**TEXT BLOCK:**
Winter 2005 Commentary: Seeds of hope and permanence

Recently, eight participants in the GEM Permaculture Design Certificate Course were awarded certificates by Permaculture Research Institute Executive Director Geoff Lawton. The two-week course was a life-transforming experience that energized the newly certified permaculturalists to help build a sustainable future. A participant from the private sector said:

“Thank you for your recommendation on taking the Permaculture Design course.  It was the best spent money on education that I have made in over 20 years and may have been the best educational experience I have had including college!  Excellent instructors.”

Permaculture or ‘permanence in culture’ may be characterized as a landscape design approach to sustain integrated, healthy ecosystems and societies. Australian Bill Mollison, founder of the Permaculture Movement and Geoff Lawton’s mentor, simplifies permaculture further in the Golden Rule of Design:

“Keep it simple, keep it varied, and never forget that the problem is the solution.”

**REQUIRED WORK:**
A. Using the commentary on the permaculture course, explain in one to three sentences what the term "permaculture" stands for and how the commentary characterizes it.
B. Summarize the commentary in two sentences.
C. According to the commentary, who founded the Permaculture Movement?

**EXTRACTED ENTRIES:**
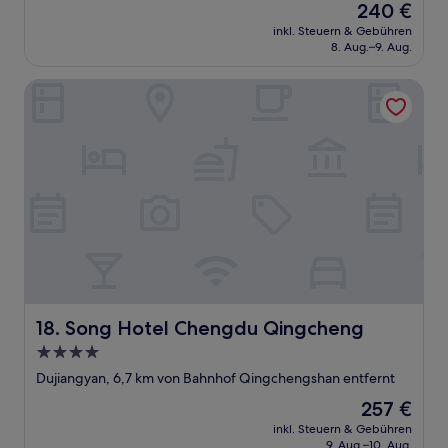
Der
240 €
Preis
inkl. Steuern & Gebühren
beträgt
8. Aug.–9. Aug.
240 €
Song Hotel Chengdu Qingcheng
Song Hotel Chengdu Qingcheng
18. Song Hotel Chengdu Qingcheng
4.0-
Sterne-
Dujiangyan, 6,7 km von Bahnhof Qingchengshan entfernt
Unterkunft
Der
257 €
Preis
inkl. Steuern & Gebühren
beträgt
9. Aug.–10. Aug.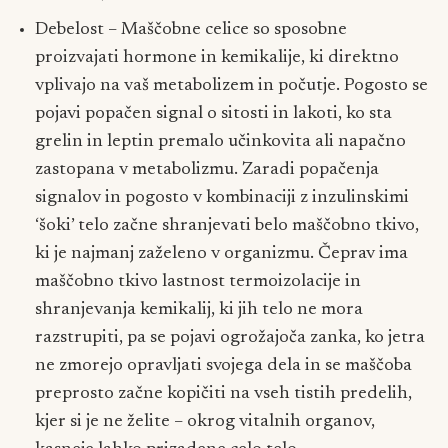
Debelost – Maščobne celice so sposobne
proizvajati hormone in kemikalije, ki direktno
vplivajo na vaš metabolizem in počutje. Pogosto se
pojavi popačen signal o sitosti in lakoti, ko sta
grelin in leptin premalo učinkovita ali napačno
zastopana v metabolizmu. Zaradi popačenja
signalov in pogosto v kombinaciji z inzulinskimi
‘šoki’ telo začne shranjevati belo maščobno tkivo,
ki je najmanj zaželeno v organizmu. Čeprav ima
maščobno tkivo lastnost termoizolacije in
shranjevanja kemikalij, ki jih telo ne mora
razstrupiti, pa se pojavi ogrožajoča zanka, ko jetra
ne zmorejo opravljati svojega dela in se maščoba
preprosto začne kopičiti na vseh tistih predelih,
kjer si je ne želite – okrog vitalnih organov,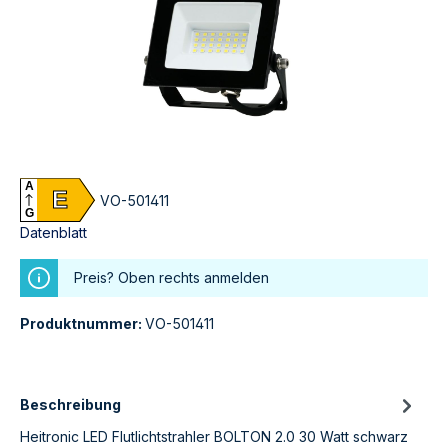
A
E
VO-501411
G
Datenblatt
Preis? Oben rechts anmelden
Produktnummer:
VO-501411
Beschreibung
Heitronic LED Flutlichtstrahler BOLTON 2.0 30 Watt schwarz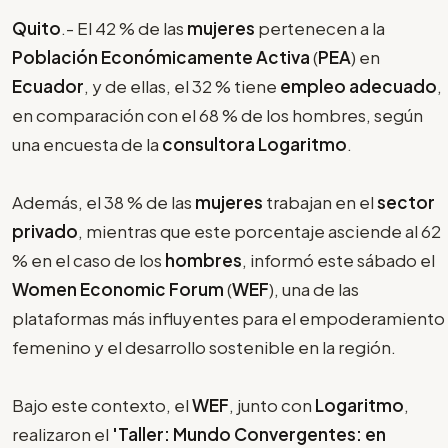
Quito
.- El 42 % de las
mujeres
pertenecen a la
Población Económicamente Activa
(
PEA
) en
Ecuador
, y de ellas, el 32 % tiene
empleo adecuado
,
en comparación con el 68 % de los hombres, según
una encuesta de la
consultora Logaritmo
.
Además, el 38 % de las
mujeres
trabajan en el
sector
privado
, mientras que este porcentaje asciende al 62
% en el caso de los
hombres
, informó este sábado el
Women Economic Forum
(
WEF
), una de las
plataformas más influyentes para el empoderamiento
femenino y el desarrollo sostenible en la región.
Bajo este contexto, el
WEF
, junto con
Logaritmo
,
realizaron el
'Taller: Mundo Convergentes: en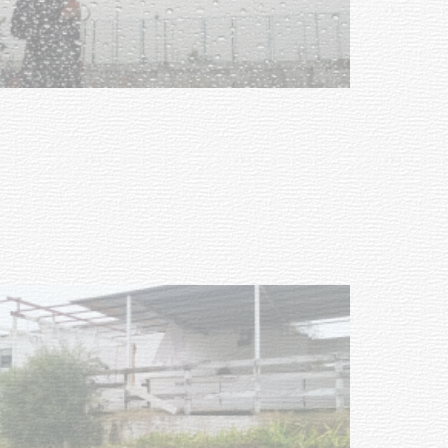
Clases de Muai Thai en Complejo
Charrúa
03-08-2026
NOTICIAS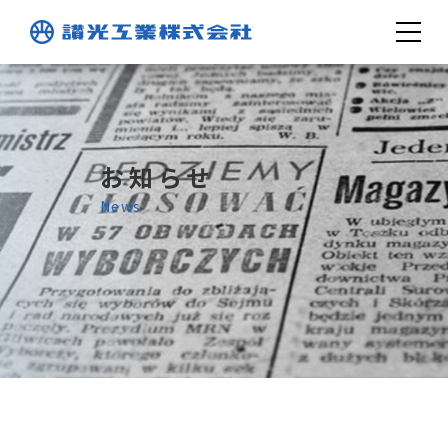
お知らせ
News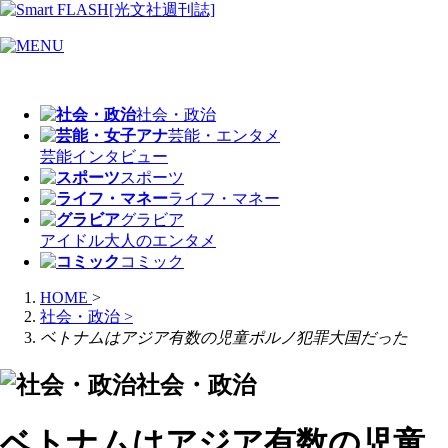
社会・政治
芸能・エンタメ
芸能
インタビュー
スポーツ
ライフ・マネー
グラビア
アイドル
大人のエンタメ
コミック
HOME
>
社会・政治
>
ベトナムはアジア有数の児童ポルノ犯罪大国だった
社会・政治
ベトナムはアジア有数の児童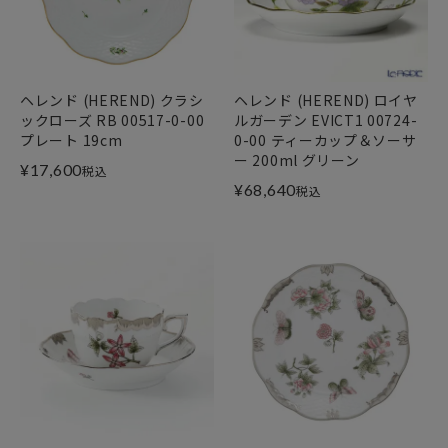
ヘレンド (HEREND) クラシ
ヘレンド (HEREND) ロイヤ
ックローズ RB 00517-0-00
ルガーデン EVICT1 00724-
プレート 19cm
0-00 ティーカップ＆ソーサ
ー 200ml グリーン
¥
17,600
税込
¥
68,640
税込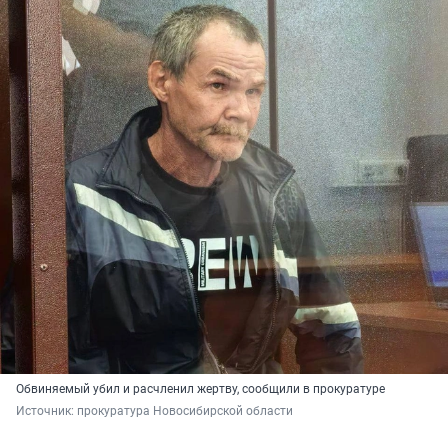
Обвиняемый убил и расчленил жертву, сообщили в прокуратуре
Источник: 
прокуратура Новосибирской области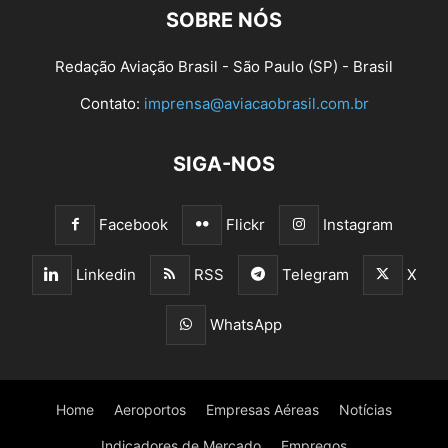
SOBRE NÓS
Redação Aviação Brasil - São Paulo (SP) - Brasil
Contato:
imprensa@aviacaobrasil.com.br
SIGA-NOS
Facebook
Flickr
Instagram
Linkedin
RSS
Telegram
X
WhatsApp
Home
Aeroportos
Empresas Aéreas
Notícias
Indicadores de Mercado
Empregos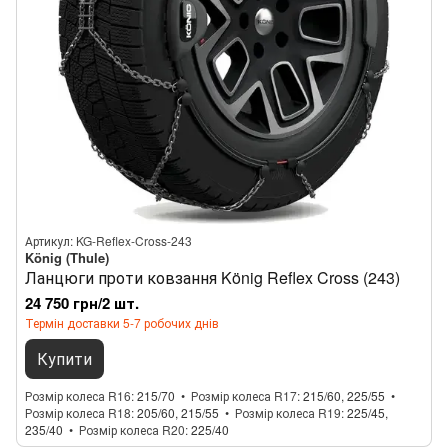
Артикул: KG-Reflex-Cross-243
König (Thule)
Ланцюги проти ковзання König Reflex Cross (243)
24 750 грн/2 шт.
Термін доставки 5-7 робочих днів
Купити
Розмір колеса R16
215/70
Розмір колеса R17
215/60, 225/55
Розмір колеса R18
205/60, 215/55
Розмір колеса R19
225/45,
235/40
Розмір колеса R20
225/40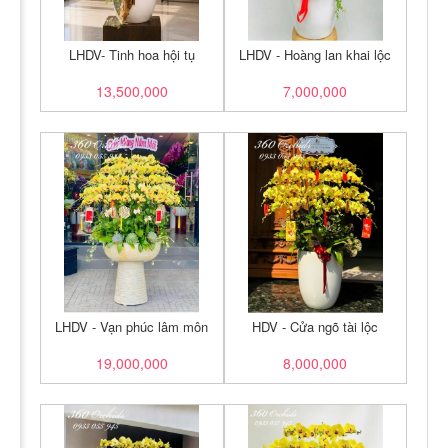
LHDV- Tinh hoa hội tụ
LHDV - Hoàng lan khai lộc
13,500,000
7,000,000
LHDV - Vạn phúc lâm môn
HDV - Cửa ngõ tài lộc
19,000,000
8,000,000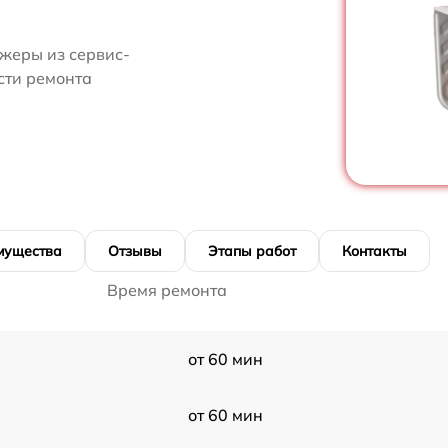
жеры из сервис-
сти ремонта
мущества
Отзывы
Этапы работ
Контакты
Время ремонта
от 60 мин
от 60 мин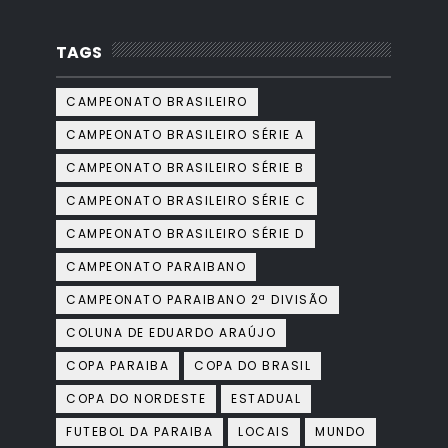
TAGS
CAMPEONATO BRASILEIRO
CAMPEONATO BRASILEIRO SÉRIE A
CAMPEONATO BRASILEIRO SÉRIE B
CAMPEONATO BRASILEIRO SÉRIE C
CAMPEONATO BRASILEIRO SÉRIE D
CAMPEONATO PARAIBANO
CAMPEONATO PARAIBANO 2ª DIVISÃO
COLUNA DE EDUARDO ARAÚJO
COPA PARAIBA
COPA DO BRASIL
COPA DO NORDESTE
ESTADUAL
FUTEBOL DA PARAIBA
LOCAIS
MUNDO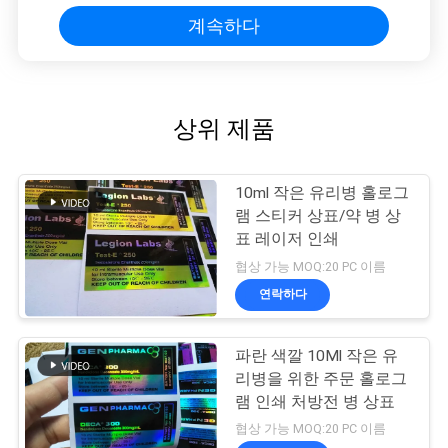
계속하다
상위 제품
10ml 작은 유리병 홀로그
램 스티커 상표/약 병 상
표 레이저 인쇄
협상 가능 MOQ:20 PC 이름
연락하다
파란 색깔 10Ml 작은 유
리병을 위한 주문 홀로그
램 인쇄 처방전 병 상표
협상 가능 MOQ:20 PC 이름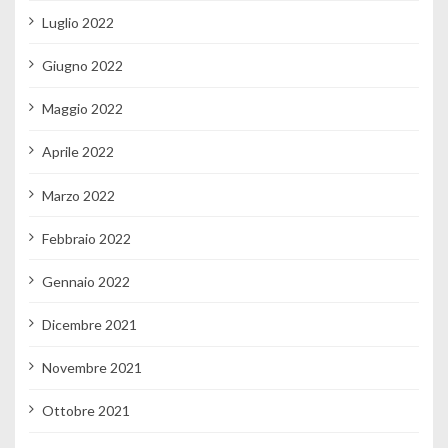
Luglio 2022
Giugno 2022
Maggio 2022
Aprile 2022
Marzo 2022
Febbraio 2022
Gennaio 2022
Dicembre 2021
Novembre 2021
Ottobre 2021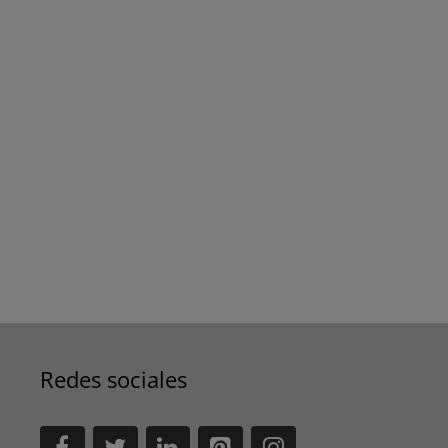
Redes sociales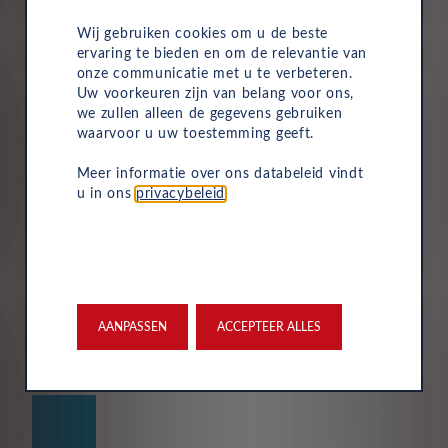
maandelijkse kosten van uw zakelijke autolease.
Hierdoor wordt het eenvoudig om de voertuigen van
Wij gebruiken cookies om u de beste
uw bedrijf te beheren.
ervaring te bieden en om de relevantie van
onze communicatie met u te verbeteren.
Uw voorkeuren zijn van belang voor ons,
we zullen alleen de gegevens gebruiken
waarvoor u uw toestemming geeft.
Meer informatie over ons databeleid vindt
u in ons
privacybeleid
.
Verzekering
Uw Leasys zakelijke autolease is standaard voorzien van
verzekering. De maandelijkse kosten omvatten een
inzittendenschadeverzekering, een WA-verzekering en
een uitgebreide dekking, zodat u volledig beschermd
AANPASSEN
ACCEPTEER ALLES
bent in het geval van onvoorziene ongelukken.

**RESPONSES BY TASK:**
A. "Permaculture" stands for "permanence in culture." The commentary characterizes it as a landscape design approach to sustain integrated, healthy ecosystems and societies.

B. Eight participants in the two-week GEM Permaculture Design Certificate Course received certificates from Geoff Lawton and were energized to help build a sustainable future, and one participant called it possibly their best educational experience. Permaculture, or "permanence in culture," is described as a landscape design approach to sustain integrated, healthy ecosystems and societies, summed up in Bill Mollison's Golden Rule of Design.

C. The Australian Bill Mollison, Geoff Lawton's mentor.